BEGIN
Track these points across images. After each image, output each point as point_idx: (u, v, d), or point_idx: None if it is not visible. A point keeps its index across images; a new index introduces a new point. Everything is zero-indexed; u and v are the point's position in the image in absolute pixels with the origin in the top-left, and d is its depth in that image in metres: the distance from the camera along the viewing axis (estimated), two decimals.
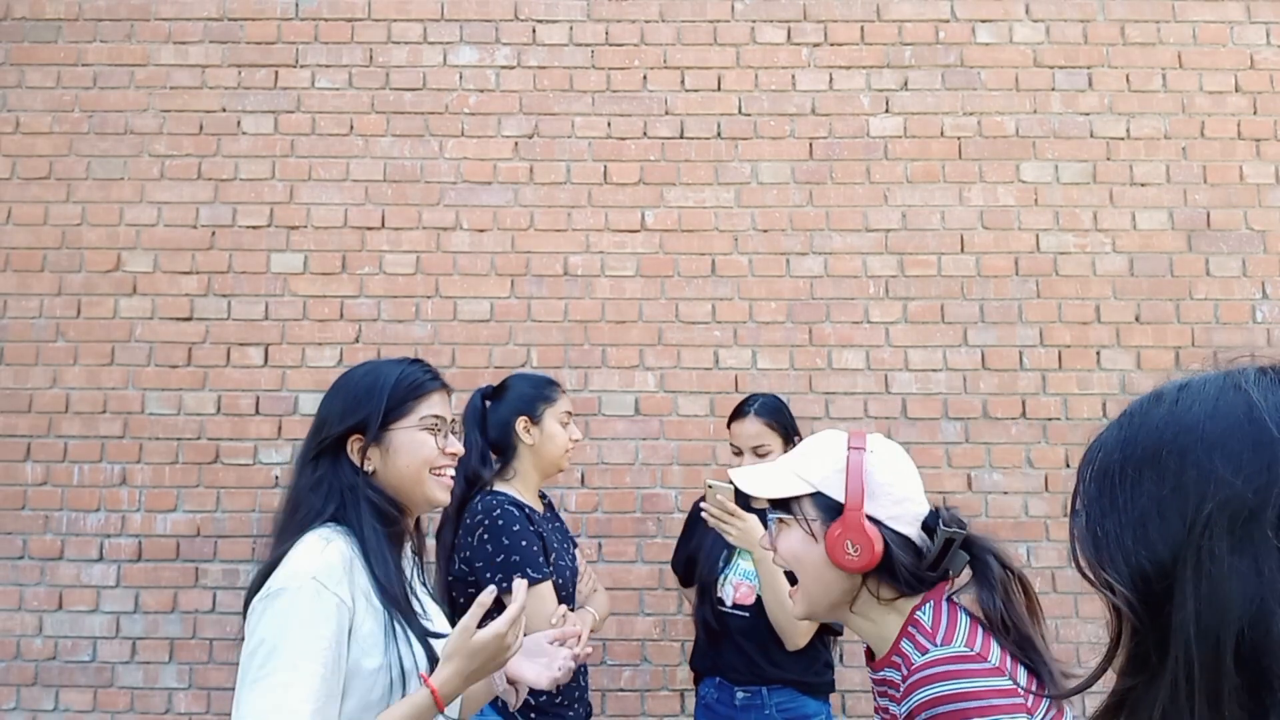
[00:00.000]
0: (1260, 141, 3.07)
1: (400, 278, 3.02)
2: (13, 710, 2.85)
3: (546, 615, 1.89)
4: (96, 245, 3.03)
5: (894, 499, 1.17)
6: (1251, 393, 0.54)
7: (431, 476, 1.42)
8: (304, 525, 1.34)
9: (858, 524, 1.14)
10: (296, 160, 3.06)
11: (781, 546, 1.23)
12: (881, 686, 1.20)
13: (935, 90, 3.09)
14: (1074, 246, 3.03)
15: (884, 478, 1.17)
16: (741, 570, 2.25)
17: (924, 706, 1.03)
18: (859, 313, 3.01)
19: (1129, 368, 2.99)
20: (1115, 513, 0.56)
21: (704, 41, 3.10)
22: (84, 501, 2.94)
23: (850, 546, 1.14)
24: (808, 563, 1.19)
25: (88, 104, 3.08)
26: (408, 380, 1.42)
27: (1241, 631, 0.48)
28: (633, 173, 3.06)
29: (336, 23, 3.11)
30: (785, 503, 1.22)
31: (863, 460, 1.17)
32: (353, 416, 1.39)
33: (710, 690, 2.27)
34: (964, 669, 1.03)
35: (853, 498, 1.15)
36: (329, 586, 1.24)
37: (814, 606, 1.22)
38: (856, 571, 1.15)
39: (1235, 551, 0.50)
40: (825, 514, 1.17)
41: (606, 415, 2.97)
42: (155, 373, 2.99)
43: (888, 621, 1.18)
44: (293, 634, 1.20)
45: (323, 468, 1.38)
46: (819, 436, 1.26)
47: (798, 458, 1.25)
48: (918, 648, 1.10)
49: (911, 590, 1.17)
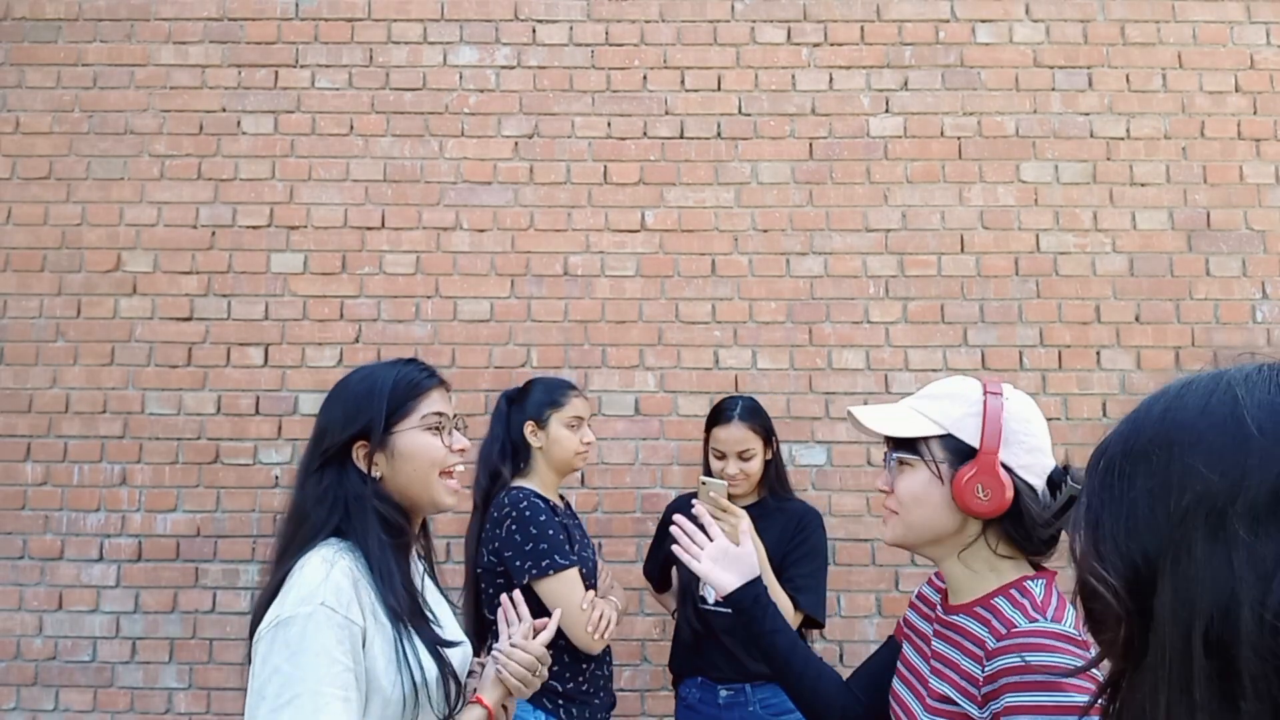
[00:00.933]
0: (1260, 141, 3.07)
1: (400, 278, 3.02)
2: (13, 710, 2.85)
3: (576, 600, 1.96)
4: (96, 245, 3.03)
5: (1027, 448, 1.16)
6: (1238, 390, 0.55)
7: (440, 480, 1.41)
8: (309, 539, 1.31)
9: (992, 468, 1.13)
10: (296, 160, 3.06)
11: (901, 486, 1.21)
12: (947, 629, 1.19)
13: (935, 90, 3.09)
14: (1074, 246, 3.03)
15: (1019, 426, 1.17)
16: None
17: (1018, 670, 1.02)
18: (859, 313, 3.01)
19: (1129, 368, 2.99)
20: (1112, 505, 0.58)
21: (704, 41, 3.10)
22: (84, 501, 2.94)
23: (980, 490, 1.13)
24: (929, 504, 1.18)
25: (88, 104, 3.08)
26: (406, 380, 1.41)
27: (1211, 620, 0.50)
28: (633, 173, 3.06)
29: (336, 23, 3.11)
30: (910, 444, 1.21)
31: (1000, 406, 1.16)
32: (355, 423, 1.37)
33: (692, 690, 2.28)
34: (1068, 648, 1.02)
35: (989, 441, 1.14)
36: (339, 610, 1.22)
37: (915, 537, 1.21)
38: (982, 516, 1.15)
39: (1209, 544, 0.51)
40: (955, 456, 1.17)
41: (606, 415, 2.97)
42: (155, 373, 2.99)
43: (989, 577, 1.17)
44: (308, 662, 1.18)
45: (328, 478, 1.36)
46: (950, 381, 1.25)
47: (926, 400, 1.24)
48: (1024, 614, 1.09)
49: (1029, 546, 1.16)
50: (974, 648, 1.12)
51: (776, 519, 2.28)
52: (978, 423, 1.16)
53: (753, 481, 2.28)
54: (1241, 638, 0.49)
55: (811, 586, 2.21)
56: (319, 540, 1.31)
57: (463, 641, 1.41)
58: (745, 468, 2.25)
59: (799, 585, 2.19)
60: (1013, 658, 1.03)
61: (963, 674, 1.12)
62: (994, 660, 1.06)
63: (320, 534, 1.32)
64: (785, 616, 2.11)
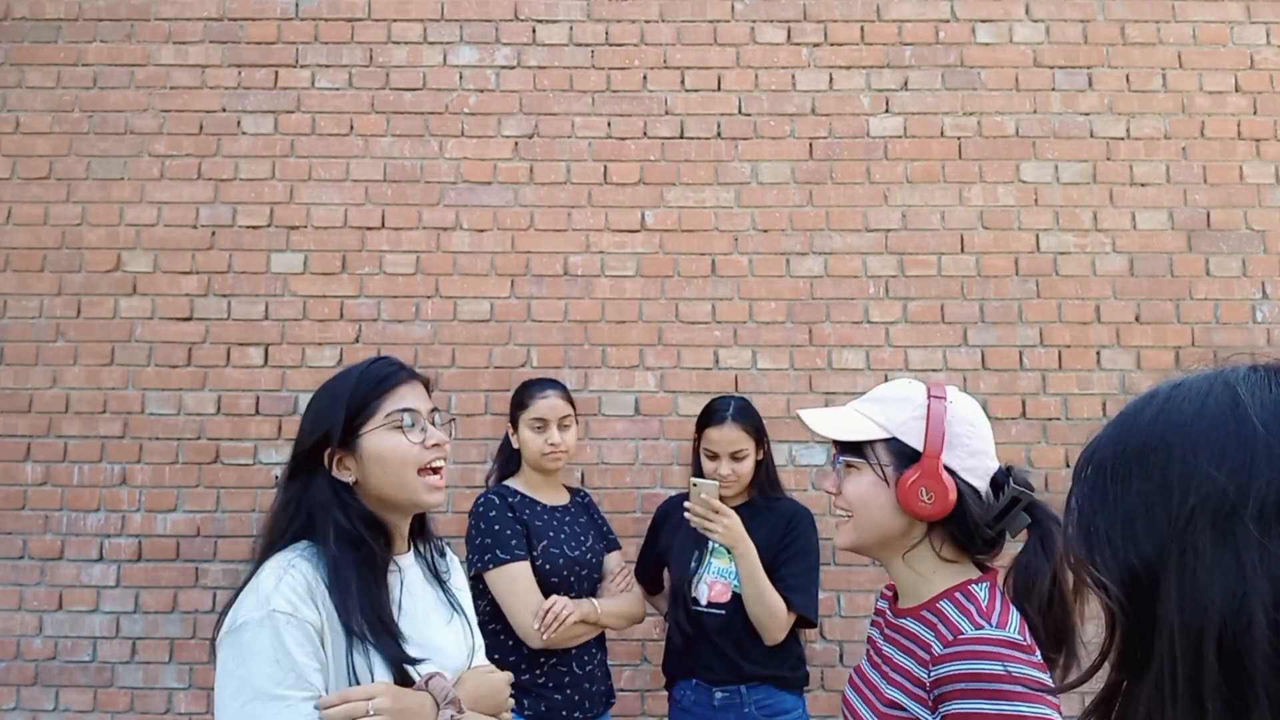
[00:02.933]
0: (1260, 141, 3.07)
1: (400, 278, 3.02)
2: (13, 710, 2.85)
3: (518, 592, 2.08)
4: (96, 245, 3.03)
5: (970, 450, 1.18)
6: (1239, 389, 0.54)
7: (419, 478, 1.34)
8: (271, 547, 1.30)
9: (935, 471, 1.15)
10: (296, 160, 3.06)
11: (848, 489, 1.23)
12: (895, 633, 1.20)
13: (935, 90, 3.09)
14: (1074, 246, 3.03)
15: (962, 429, 1.18)
16: (716, 569, 2.26)
17: (964, 678, 1.04)
18: (859, 313, 3.01)
19: (1129, 368, 2.99)
20: (1106, 510, 0.56)
21: (704, 41, 3.10)
22: (84, 501, 2.94)
23: (924, 494, 1.15)
24: (874, 506, 1.20)
25: (88, 104, 3.08)
26: (369, 379, 1.35)
27: (1223, 626, 0.49)
28: (633, 173, 3.06)
29: (336, 23, 3.11)
30: (857, 447, 1.22)
31: (944, 409, 1.17)
32: (320, 428, 1.33)
33: (686, 693, 2.27)
34: (1014, 655, 1.04)
35: (932, 445, 1.16)
36: (296, 614, 1.20)
37: (864, 540, 1.23)
38: (926, 518, 1.17)
39: (1217, 546, 0.50)
40: (899, 460, 1.18)
41: (606, 415, 2.97)
42: (155, 373, 2.99)
43: (934, 579, 1.19)
44: (261, 668, 1.17)
45: (295, 486, 1.33)
46: (896, 384, 1.27)
47: (872, 403, 1.25)
48: (969, 620, 1.10)
49: (972, 547, 1.18)
50: (920, 651, 1.13)
51: (766, 518, 2.28)
52: (921, 426, 1.17)
53: (744, 482, 2.29)
54: (1255, 644, 0.47)
55: (803, 586, 2.22)
56: (283, 546, 1.29)
57: (428, 659, 1.33)
58: (737, 468, 2.26)
59: (791, 585, 2.20)
60: (960, 664, 1.05)
61: (911, 678, 1.13)
62: (941, 666, 1.07)
63: (282, 541, 1.30)
64: (777, 613, 2.13)
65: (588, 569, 2.25)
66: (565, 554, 2.20)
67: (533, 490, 2.29)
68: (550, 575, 2.15)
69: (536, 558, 2.15)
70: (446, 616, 1.45)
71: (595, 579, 2.28)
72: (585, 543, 2.28)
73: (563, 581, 2.17)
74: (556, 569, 2.16)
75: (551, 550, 2.18)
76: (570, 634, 2.10)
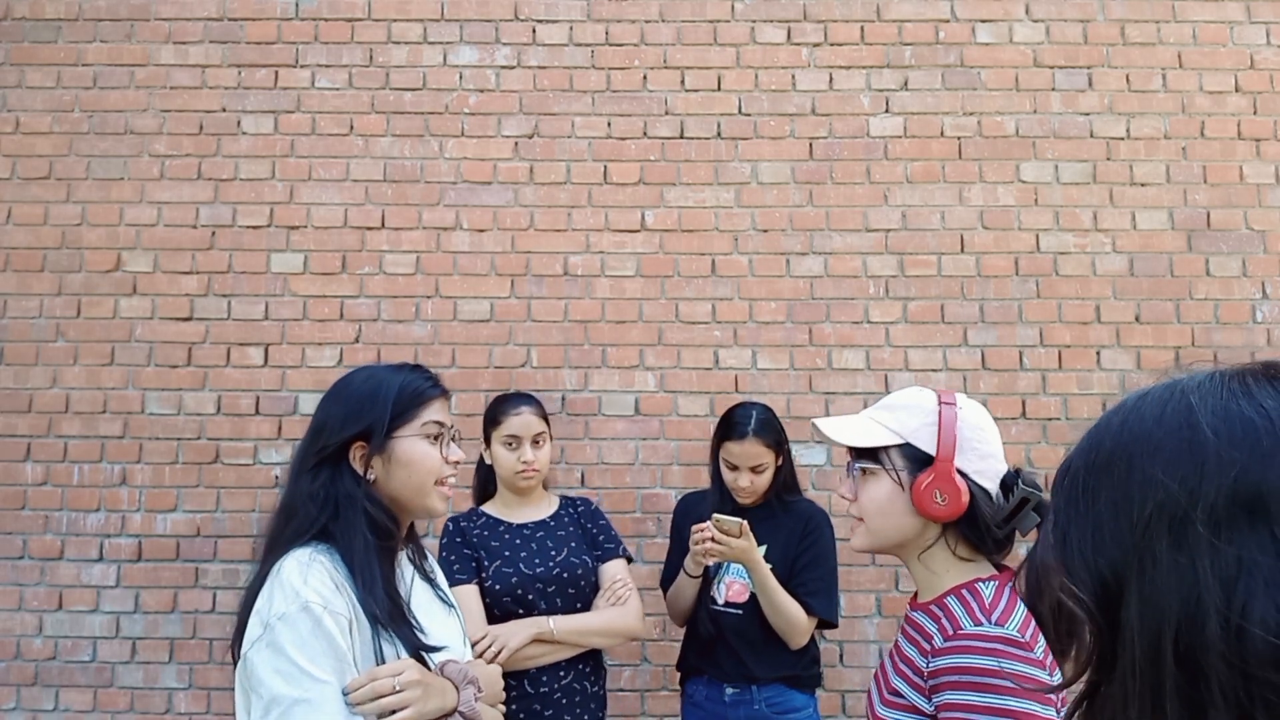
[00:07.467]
0: (1260, 141, 3.07)
1: (400, 278, 3.02)
2: (13, 710, 2.85)
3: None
4: (96, 245, 3.03)
5: (980, 454, 1.23)
6: (1192, 398, 0.55)
7: (435, 488, 1.42)
8: (296, 535, 1.32)
9: (948, 474, 1.20)
10: (296, 160, 3.06)
11: (865, 494, 1.28)
12: (909, 625, 1.26)
13: (935, 90, 3.09)
14: (1074, 246, 3.03)
15: (972, 434, 1.23)
16: (734, 569, 2.26)
17: (955, 671, 1.09)
18: (859, 313, 3.01)
19: (1129, 368, 2.99)
20: (1078, 519, 0.58)
21: (704, 41, 3.10)
22: (84, 501, 2.94)
23: (938, 496, 1.20)
24: (890, 510, 1.25)
25: (88, 104, 3.08)
26: (411, 388, 1.42)
27: (1179, 628, 0.50)
28: (633, 173, 3.06)
29: (336, 23, 3.11)
30: (872, 453, 1.27)
31: (955, 415, 1.23)
32: (356, 424, 1.37)
33: (699, 688, 2.28)
34: (1009, 651, 1.08)
35: (944, 450, 1.21)
36: (329, 606, 1.24)
37: (878, 542, 1.28)
38: (940, 520, 1.21)
39: (1173, 551, 0.51)
40: (913, 465, 1.23)
41: (606, 415, 2.97)
42: (155, 373, 2.99)
43: (947, 577, 1.23)
44: (315, 657, 1.20)
45: (322, 476, 1.36)
46: (907, 392, 1.32)
47: (885, 410, 1.30)
48: (970, 615, 1.15)
49: (985, 548, 1.23)
50: (924, 642, 1.18)
51: (784, 521, 2.28)
52: (934, 431, 1.23)
53: (761, 491, 2.28)
54: (1209, 644, 0.49)
55: (823, 590, 2.24)
56: (305, 537, 1.32)
57: (446, 646, 1.39)
58: (756, 481, 2.25)
59: (812, 589, 2.21)
60: (955, 658, 1.10)
61: (914, 668, 1.18)
62: (938, 658, 1.13)
63: (308, 531, 1.32)
64: (797, 623, 2.14)
65: (557, 585, 2.14)
66: (520, 572, 2.12)
67: (506, 509, 2.23)
68: (502, 595, 2.09)
69: (486, 579, 2.10)
70: (444, 612, 1.50)
71: (573, 593, 2.16)
72: (557, 557, 2.18)
73: (518, 600, 2.10)
74: (509, 588, 2.09)
75: (504, 570, 2.12)
76: (524, 655, 2.03)
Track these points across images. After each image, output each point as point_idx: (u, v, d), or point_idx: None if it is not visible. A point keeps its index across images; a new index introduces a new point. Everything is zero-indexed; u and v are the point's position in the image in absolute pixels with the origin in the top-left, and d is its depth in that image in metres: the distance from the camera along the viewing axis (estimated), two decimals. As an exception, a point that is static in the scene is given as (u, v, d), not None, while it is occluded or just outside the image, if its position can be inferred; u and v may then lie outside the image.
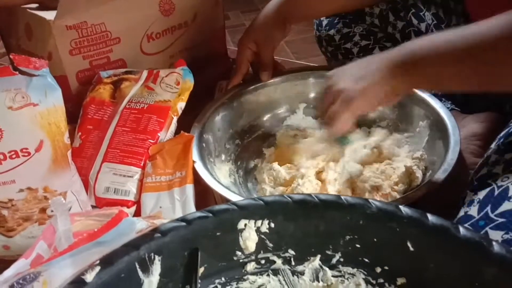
END
▸ **Task directions**: In the listing above, find the line holding "39: (1235, 551, 0.50)" and the line holding "49: (911, 590, 1.17)", then output those two lines and every line between them exactly.

▸ **Solution to this exercise**:
39: (1235, 551, 0.50)
40: (825, 514, 1.17)
41: (606, 415, 2.97)
42: (155, 373, 2.99)
43: (888, 621, 1.18)
44: (293, 634, 1.20)
45: (323, 468, 1.38)
46: (819, 436, 1.26)
47: (798, 458, 1.25)
48: (918, 648, 1.10)
49: (911, 590, 1.17)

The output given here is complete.